La giustizia canonica si velocizza e si apre al mondo dei social network. Lo scenario emerge dalla cerimonia di inaugurazione dei Tribunali Ecclesiastici del territorio afferente la Curia di Napoli (in foto, in piedi, l’arcivescovo Mimmo Battaglia). Un impulso in tale direzione è arrivato, negli anni scorsi, da Papa Francesco. Il pontefice è stato autore di uno specifico motu proprio, per riformare l’attività degli uffici giudiziari.
«Presso il Tribunale Ecclesiastico Interdiocesano Partenopeo, negli ultimi anni – spiega la relazione di apertura dell’anno giudiziario -, è stato sostenuto uno sforzo non solo per tentare di dimostrare ai fedeli la prossimità delle istituzioni ecclesiastiche, ma anche e soprattutto la semplicità di accesso alle strutture giudiziarie e la velocità dei processi. Alla data attuale, una causa senza particolari difficoltà o eccessiva animosità presso il nostro Tribunale ha una durata inferiore ad un anno, soprattutto nei casi in cui non c’è bisogno di una relazione peritale». Dal deposito del libello, l’atto introduttivo di un processo canonico, «la pratica procede in tempo reale, ed anche le istruttorie sono praticamente immediate; nella maggioranza dei casi, la velocità dello svolgimento dell’istruttoria va a contrastare con i tempi di attesa per la pubblicazione e per la conclusione». Ecco perché, «specificamente per questi motivi si è deciso di inserire nel Regolamento del Tribunale (…) il dimezzamento di questi termini processuali, che diventano molto spesso eccessivi».
I numeri, per il Tribunale Ecclesiastico Interdiocesano Partenopeo (Teip), parlano di una pendenza di circa 220 cause. «Questo valore – afferma la relazione – è molto simile al numero di pratiche definite ogni anno dal Teip, e ciò concretamente comporta che il Tribunale ogni anno definisce lo stesso numero di cause che mette a ruolo. Ed a proposito delle cause messe a ruolo, fa ben sperare la circostanza per cui nel 2022, nonostante le difficoltà ancora create sia dal Covid che dai problemi economici inevitabilmente legati alla situazione internazionale, il numero di cause messe a ruolo sia uguale a quelle dell’anno precedente».
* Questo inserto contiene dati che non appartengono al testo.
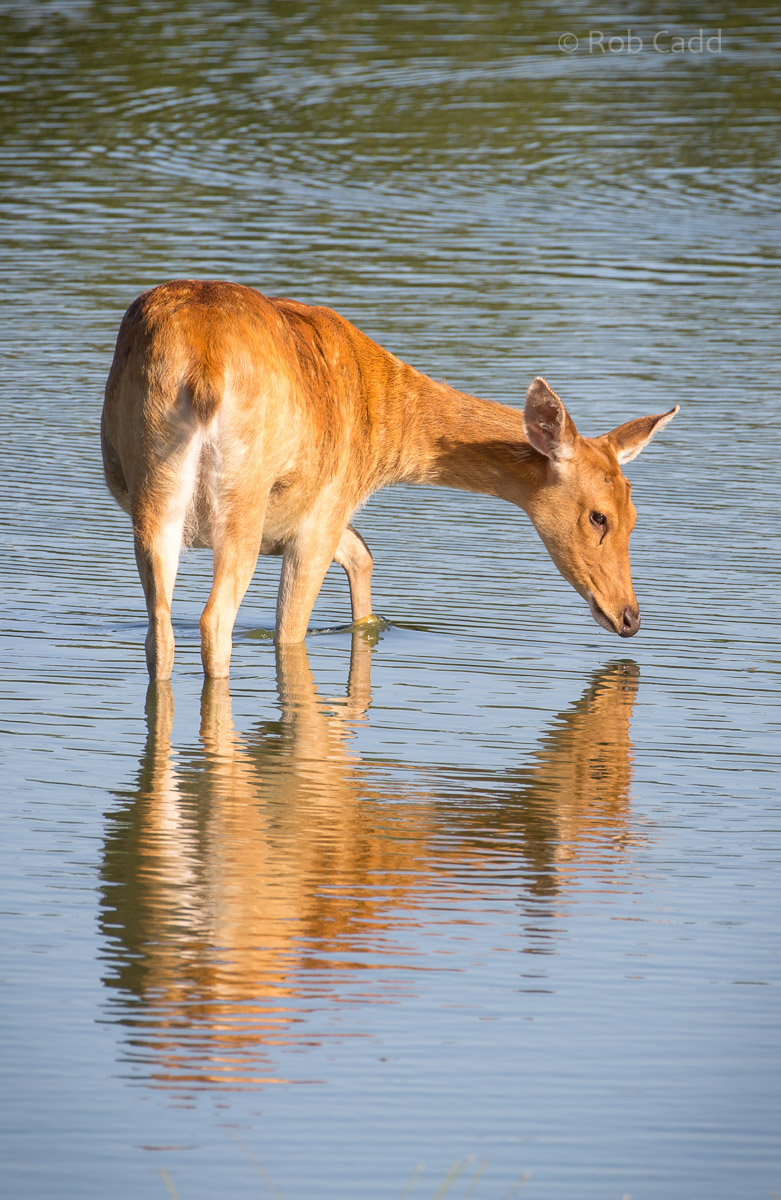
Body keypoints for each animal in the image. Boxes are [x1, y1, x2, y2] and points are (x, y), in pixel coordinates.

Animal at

Le cause incardinate in primo grado, l’anno scorso, sono state 137. Quelle definite 189: 175 decise affermativamente, 11 negativamente, 3 archiviate. La pendenza a inizio 2022 era di 278 cause, a fine anno di 226. Tra le novità, «nel corso del 2022 presso il Teip si è anche preparata una regolamentazione ed una disciplina a sé per il deposito in atti di causa di documenti provenienti da Internet e dai social networks. Il fenomeno è oramai sempre più frequente e va considerato e gestito nel rispetto assoluto della privacy e del diritto alla buona fama da parte di tutti».
In ordine alle definizioni della cause matrimoniali, il vizio del consenso più frequente è stato l’esclusione dell’indissolubilità (86 decisioni affermative, 6 negative). Si configura nel caso in cui uno dei futuri sposi – o entrambi in accordo tra loro – escluda l’indissolubilità del vincolo matrimoniale, con il proposito di ricorrere al divorzio in caso di fallimento dell’unione coniugale. Tra i motivi più “gettonati”, anche il grave difetto di discrezione di giudizio (47 decisioni affermative, 5 negative). Cioè, l’assenza conclamata di maturità nelle valutazioni. Comprende tutte le forme gravi di nevrosi e di psicopatie, ma anche alcolismo e tossicodipendenza possono incidere sulla capacità di consenso. In 39 casi, inoltre, il Teip ha deciso affermativamente (2 le decisioni negative) sull’esclusione della prole. Un classico, delle cause di scioglimento matrimoniale: si verifica quando uno dei nubendi – o entrambi d’intesa fra loro – escluda di avere figli dal matrimonio, escogitando di astenersi dai rapporti intimi, o di limitarli ai periodi non fertili, determinati dai cicli biologici femminili; oppure di ricorrere ad anticoncezionali, pratiche onanistiche o abortive.